5. The officer requests the arrestee submit to a blood test, as breath would be useless.
6. The arrestee is taken to a medical facility and blood is drawn. Arrestee is taken to jail. Formal charge is DUI of Drugs. The blood is taken to a lab. NOTE: if arrestee declines to take the test, a search warrant is obtained and blood is drawn with or without their cooperation.
7. X Days later the results from the lab are sent to the prosecutor’s office. The prosecutor would then issue a complaint and warrant for DUI of Drugs, if the facts warrant such.
A. NOTE: Pennsylvania used to have a 5ng/ml THC/blood standard for DUI but in 2011 amended it to 1ng/ml. Some states set the level at zero (Michigan) or 2ng/ml (Ohio, Nevada). Colorado and Washington are now 5 ng/ml.
8. If a trial takes place, the prosecution uses the following elements to demonstrate guilt to the jury: driving, field interview and the presence of marijuana in the blood (or other intoxicating drugs—note most common in my experience was prescription pain killers).
9. Generally speaking the punishment for DUI alcohol and DUI marijuana is the same.
10. Whereas the federal government has set a national standard of 0.08% for alcohol DUI (in order to receive highway funds), it has not set a standard for marijuana or any other intoxicating drug (cocaine, heroin, Oxicodone, Vicodin, etc)
Howard
Detective Officer Howard ‘Cowboy’ Wooldridge, Retired
Founder & Drug Policy Specialist of COP Citizens Opposing Prohibition
Co-Founder of Law Enforcement Action Partnership( www.LEAP.cc)

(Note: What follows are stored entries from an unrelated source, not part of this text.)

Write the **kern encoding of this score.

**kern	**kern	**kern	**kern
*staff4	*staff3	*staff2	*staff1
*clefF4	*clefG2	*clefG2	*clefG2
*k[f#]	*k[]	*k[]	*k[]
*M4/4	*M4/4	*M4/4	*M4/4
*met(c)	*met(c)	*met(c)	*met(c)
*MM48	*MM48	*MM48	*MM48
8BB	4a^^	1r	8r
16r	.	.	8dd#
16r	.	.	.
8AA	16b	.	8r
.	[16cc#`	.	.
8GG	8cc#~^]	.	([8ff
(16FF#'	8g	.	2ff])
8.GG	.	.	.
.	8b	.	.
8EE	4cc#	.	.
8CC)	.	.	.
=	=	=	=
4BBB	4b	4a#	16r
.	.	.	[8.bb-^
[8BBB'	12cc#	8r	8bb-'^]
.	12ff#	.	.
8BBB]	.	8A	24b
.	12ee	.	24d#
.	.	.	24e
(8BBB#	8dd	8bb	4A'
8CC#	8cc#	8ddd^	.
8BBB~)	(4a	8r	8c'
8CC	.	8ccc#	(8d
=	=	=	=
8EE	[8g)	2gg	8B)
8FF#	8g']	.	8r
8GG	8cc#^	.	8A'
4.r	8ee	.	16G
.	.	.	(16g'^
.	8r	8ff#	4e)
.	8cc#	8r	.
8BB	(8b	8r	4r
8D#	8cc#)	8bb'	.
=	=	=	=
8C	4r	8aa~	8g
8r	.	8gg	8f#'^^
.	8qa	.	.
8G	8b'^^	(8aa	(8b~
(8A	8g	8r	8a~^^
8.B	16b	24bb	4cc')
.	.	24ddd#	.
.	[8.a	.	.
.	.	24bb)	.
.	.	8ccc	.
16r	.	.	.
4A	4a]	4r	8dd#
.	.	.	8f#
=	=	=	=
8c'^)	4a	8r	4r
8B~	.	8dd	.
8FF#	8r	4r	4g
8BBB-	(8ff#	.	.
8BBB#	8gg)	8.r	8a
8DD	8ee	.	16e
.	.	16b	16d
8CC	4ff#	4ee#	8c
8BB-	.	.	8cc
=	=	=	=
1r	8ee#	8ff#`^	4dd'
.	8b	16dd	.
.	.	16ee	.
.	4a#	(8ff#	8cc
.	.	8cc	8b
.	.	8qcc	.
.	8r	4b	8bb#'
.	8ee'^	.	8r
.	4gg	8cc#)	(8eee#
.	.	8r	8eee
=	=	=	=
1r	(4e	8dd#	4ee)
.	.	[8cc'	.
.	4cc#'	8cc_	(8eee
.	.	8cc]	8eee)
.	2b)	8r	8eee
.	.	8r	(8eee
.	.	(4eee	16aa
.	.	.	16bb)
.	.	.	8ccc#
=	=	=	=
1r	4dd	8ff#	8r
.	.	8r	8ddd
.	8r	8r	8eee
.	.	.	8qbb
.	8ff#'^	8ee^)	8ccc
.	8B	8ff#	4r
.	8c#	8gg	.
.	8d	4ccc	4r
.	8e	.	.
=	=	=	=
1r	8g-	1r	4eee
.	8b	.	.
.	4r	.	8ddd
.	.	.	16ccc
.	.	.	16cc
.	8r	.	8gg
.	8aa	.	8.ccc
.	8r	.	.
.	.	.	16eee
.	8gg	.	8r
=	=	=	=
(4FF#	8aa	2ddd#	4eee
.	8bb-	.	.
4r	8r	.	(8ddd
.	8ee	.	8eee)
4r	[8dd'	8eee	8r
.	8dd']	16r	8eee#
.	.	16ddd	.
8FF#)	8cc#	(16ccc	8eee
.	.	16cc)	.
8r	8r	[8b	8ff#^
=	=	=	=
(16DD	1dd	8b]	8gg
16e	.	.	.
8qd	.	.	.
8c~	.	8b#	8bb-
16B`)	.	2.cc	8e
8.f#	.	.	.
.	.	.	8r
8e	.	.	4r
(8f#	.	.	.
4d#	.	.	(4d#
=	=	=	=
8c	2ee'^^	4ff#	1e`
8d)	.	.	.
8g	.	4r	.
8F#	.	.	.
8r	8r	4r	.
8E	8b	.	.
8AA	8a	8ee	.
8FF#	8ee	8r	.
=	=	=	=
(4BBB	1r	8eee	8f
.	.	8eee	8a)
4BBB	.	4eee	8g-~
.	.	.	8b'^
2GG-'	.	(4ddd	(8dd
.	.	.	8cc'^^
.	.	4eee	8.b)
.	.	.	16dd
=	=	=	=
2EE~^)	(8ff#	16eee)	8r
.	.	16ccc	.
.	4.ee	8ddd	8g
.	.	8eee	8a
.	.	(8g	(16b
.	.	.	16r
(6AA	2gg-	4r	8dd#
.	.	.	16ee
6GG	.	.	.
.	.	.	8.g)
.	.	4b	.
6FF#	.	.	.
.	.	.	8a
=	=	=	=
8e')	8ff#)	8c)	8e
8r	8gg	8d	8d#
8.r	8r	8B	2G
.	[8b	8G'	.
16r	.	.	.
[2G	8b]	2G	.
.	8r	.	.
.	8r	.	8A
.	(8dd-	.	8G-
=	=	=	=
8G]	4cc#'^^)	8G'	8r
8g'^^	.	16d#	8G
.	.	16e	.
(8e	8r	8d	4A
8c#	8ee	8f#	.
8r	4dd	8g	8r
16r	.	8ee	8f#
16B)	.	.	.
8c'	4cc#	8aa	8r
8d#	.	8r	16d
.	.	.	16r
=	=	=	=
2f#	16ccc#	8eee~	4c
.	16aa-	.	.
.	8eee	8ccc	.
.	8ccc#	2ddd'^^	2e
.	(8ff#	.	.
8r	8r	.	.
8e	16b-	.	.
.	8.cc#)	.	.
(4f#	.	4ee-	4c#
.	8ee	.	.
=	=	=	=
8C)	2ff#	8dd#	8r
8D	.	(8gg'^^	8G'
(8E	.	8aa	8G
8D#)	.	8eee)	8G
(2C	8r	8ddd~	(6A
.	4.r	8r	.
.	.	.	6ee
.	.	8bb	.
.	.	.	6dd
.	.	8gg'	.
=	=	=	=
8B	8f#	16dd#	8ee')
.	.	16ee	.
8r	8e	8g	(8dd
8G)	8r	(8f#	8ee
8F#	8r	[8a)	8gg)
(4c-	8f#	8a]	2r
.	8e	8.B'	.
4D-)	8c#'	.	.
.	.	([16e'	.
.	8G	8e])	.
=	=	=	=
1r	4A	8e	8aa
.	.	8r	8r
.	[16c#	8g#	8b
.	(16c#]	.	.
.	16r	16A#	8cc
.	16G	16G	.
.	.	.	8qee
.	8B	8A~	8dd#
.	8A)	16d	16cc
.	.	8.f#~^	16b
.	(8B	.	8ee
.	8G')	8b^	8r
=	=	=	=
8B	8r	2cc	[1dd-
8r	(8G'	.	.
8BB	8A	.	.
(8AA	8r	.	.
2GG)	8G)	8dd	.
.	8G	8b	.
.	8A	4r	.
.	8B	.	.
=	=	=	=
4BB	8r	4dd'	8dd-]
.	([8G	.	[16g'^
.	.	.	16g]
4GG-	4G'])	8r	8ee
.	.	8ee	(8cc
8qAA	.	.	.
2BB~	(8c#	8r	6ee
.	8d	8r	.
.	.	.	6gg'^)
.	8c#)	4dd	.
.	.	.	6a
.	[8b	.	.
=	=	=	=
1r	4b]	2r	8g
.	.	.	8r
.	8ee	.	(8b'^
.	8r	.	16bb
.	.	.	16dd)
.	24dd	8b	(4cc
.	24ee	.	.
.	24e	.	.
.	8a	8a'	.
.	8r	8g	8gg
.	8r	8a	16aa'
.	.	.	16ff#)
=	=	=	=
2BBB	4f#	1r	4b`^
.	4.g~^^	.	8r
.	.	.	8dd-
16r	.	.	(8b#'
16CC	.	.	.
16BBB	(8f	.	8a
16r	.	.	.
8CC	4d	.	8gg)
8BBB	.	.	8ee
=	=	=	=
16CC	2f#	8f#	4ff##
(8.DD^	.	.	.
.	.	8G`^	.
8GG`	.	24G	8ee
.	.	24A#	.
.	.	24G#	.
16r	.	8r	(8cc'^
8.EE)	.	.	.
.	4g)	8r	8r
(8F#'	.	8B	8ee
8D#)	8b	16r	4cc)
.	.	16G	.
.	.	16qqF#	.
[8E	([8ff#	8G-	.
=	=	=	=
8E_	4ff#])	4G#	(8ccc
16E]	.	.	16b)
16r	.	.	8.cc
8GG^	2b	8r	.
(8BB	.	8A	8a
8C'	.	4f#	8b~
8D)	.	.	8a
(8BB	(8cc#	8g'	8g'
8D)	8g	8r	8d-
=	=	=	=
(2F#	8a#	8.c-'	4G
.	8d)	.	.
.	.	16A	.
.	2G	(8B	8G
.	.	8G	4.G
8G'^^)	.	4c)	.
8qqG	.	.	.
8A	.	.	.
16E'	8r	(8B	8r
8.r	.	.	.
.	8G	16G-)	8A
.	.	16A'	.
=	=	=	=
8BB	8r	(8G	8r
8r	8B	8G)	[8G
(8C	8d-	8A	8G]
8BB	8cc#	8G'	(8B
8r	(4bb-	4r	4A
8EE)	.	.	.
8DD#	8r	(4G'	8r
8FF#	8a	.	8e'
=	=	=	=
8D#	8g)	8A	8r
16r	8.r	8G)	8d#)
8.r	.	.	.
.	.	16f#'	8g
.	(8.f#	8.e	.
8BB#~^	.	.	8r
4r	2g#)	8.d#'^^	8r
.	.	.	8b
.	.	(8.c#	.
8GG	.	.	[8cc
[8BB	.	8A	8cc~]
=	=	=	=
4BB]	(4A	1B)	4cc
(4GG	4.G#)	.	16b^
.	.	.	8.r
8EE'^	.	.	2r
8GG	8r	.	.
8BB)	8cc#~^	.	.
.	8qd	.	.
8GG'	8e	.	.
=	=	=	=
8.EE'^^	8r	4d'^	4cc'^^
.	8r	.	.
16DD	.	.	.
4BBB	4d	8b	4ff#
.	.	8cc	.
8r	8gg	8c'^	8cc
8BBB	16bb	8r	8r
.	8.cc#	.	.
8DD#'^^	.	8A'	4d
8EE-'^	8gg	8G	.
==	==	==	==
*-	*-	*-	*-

howardwooldridge0@gmail.com
817-975-1110
Metro Washington DC

The War on Drugs/Drug Prohibition has been the most destructive, dysfunctional and immoral policy since slavery & Jim Crow

The National Institute on Drug Abuse also states that “the role played by marijuana in [traffic] accidents is often unclear, because it can remain detectable in body fluids for days or even weeks after intoxication and because users frequently combine it with alcohol.” Though the NIDA adds, “The risk associated with marijuana in combination with alcohol appears to be greater than that for either drug by itself.”
A February 2015 “Drug and Alcohol Crash Risk” study by the National Highway Traffic Safety Administration did find “a statistically significant increase” in crash risk (1.25 times) for drivers who tested positive for THC. But after the researchers controlled for age, gender, ethnicity and alcohol concentration level, increased crash risk associated with marijuana was no longer significant. This suggests these other variables “account for much of the increased risk associated … with THC,” write the study authors.
There’s also some evidence that medical marijuana laws may contribute to decreasing traffic fatalities. One study published in The Journal of Law & Economics in 2013 reviewed traffic fatalities in the 19 states that had passed medical marijuana laws by 2010 and found that “legalization is associated with an 8–11 percent decrease in traffic fatalities” for the year after the laws took effect. The researchers from the University of Colorado, Denver and elsewhere also found that the decrease is more significant for alcohol-related fatalities at 13.2 percent.
To be clear, there is evidence that “marijuana significantly impairs judgment, motor coordination, and reaction time,” according to the NIDA.